| Task directions |
Please copy every line of the records below, keeping the wording, spelling and order unchanged.

| Exercise material |
******************************
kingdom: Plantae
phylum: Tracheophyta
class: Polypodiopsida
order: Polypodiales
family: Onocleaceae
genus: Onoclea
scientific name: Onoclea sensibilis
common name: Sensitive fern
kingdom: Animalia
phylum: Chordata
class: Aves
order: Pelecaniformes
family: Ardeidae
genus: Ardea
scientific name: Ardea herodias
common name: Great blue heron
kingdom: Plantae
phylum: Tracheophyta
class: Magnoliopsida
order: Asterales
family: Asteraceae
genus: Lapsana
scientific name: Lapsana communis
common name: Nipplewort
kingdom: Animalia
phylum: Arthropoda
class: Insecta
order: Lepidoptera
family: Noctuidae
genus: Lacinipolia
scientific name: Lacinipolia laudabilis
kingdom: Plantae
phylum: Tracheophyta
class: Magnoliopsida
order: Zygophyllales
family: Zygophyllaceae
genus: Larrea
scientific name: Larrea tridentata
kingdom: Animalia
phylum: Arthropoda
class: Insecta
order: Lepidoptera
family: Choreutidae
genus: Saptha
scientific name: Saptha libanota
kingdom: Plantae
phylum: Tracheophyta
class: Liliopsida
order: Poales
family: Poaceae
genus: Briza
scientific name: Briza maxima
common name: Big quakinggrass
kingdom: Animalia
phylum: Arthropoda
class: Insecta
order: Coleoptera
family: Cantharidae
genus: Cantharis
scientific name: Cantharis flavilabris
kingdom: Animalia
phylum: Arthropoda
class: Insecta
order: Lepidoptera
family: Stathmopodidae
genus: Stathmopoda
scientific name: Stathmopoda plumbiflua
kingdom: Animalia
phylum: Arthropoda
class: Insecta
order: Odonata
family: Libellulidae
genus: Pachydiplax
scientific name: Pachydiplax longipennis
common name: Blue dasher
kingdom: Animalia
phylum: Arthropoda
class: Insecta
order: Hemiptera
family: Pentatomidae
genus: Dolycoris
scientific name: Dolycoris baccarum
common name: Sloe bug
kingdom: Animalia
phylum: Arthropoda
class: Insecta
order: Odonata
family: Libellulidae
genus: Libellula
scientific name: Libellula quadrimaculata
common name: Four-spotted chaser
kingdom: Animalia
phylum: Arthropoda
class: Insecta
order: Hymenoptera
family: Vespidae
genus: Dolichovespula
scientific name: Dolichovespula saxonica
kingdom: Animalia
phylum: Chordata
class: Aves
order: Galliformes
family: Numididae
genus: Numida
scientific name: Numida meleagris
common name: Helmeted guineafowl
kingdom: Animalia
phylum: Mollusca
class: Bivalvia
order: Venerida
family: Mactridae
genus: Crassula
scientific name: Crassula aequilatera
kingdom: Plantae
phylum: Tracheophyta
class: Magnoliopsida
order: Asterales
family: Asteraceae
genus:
******************************
| Answer in full |
kingdom: Plantae
phylum: Tracheophyta
class: Polypodiopsida
order: Polypodiales
family: Onocleaceae
genus: Onoclea
scientific name: Onoclea sensibilis
common name: Sensitive fern
kingdom: Animalia
phylum: Chordata
class: Aves
order: Pelecaniformes
family: Ardeidae
genus: Ardea
scientific name: Ardea herodias
common name: Great blue heron
kingdom: Plantae
phylum: Tracheophyta
class: Magnoliopsida
order: Asterales
family: Asteraceae
genus: Lapsana
scientific name: Lapsana communis
common name: Nipplewort
kingdom: Animalia
phylum: Arthropoda
class: Insecta
order: Lepidoptera
family: Noctuidae
genus: Lacinipolia
scientific name: Lacinipolia laudabilis
kingdom: Plantae
phylum: Tracheophyta
class: Magnoliopsida
order: Zygophyllales
family: Zygophyllaceae
genus: Larrea
scientific name: Larrea tridentata
kingdom: Animalia
phylum: Arthropoda
class: Insecta
order: Lepidoptera
family: Choreutidae
genus: Saptha
scientific name: Saptha libanota
kingdom: Plantae
phylum: Tracheophyta
class: Liliopsida
order: Poales
family: Poaceae
genus: Briza
scientific name: Briza maxima
common name: Big quakinggrass
kingdom: Animalia
phylum: Arthropoda
class: Insecta
order: Coleoptera
family: Cantharidae
genus: Cantharis
scientific name: Cantharis flavilabris
kingdom: Animalia
phylum: Arthropoda
class: Insecta
order: Lepidoptera
family: Stathmopodidae
genus: Stathmopoda
scientific name: Stathmopoda plumbiflua
kingdom: Animalia
phylum: Arthropoda
class: Insecta
order: Odonata
family: Libellulidae
genus: Pachydiplax
scientific name: Pachydiplax longipennis
common name: Blue dasher
kingdom: Animalia
phylum: Arthropoda
class: Insecta
order: Hemiptera
family: Pentatomidae
genus: Dolycoris
scientific name: Dolycoris baccarum
common name: Sloe bug
kingdom: Animalia
phylum: Arthropoda
class: Insecta
order: Odonata
family: Libellulidae
genus: Libellula
scientific name: Libellula quadrimaculata
common name: Four-spotted chaser
kingdom: Animalia
phylum: Arthropoda
class: Insecta
order: Hymenoptera
family: Vespidae
genus: Dolichovespula
scientific name: Dolichovespula saxonica
kingdom: Animalia
phylum: Chordata
class: Aves
order: Galliformes
family: Numididae
genus: Numida
scientific name: Numida meleagris
common name: Helmeted guineafowl
kingdom: Animalia
phylum: Mollusca
class: Bivalvia
order: Venerida
family: Mactridae
genus: Crassula
scientific name: Crassula aequilatera
kingdom: Plantae
phylum: Tracheophyta
class: Magnoliopsida
order: Asterales
family: Asteraceae
genus:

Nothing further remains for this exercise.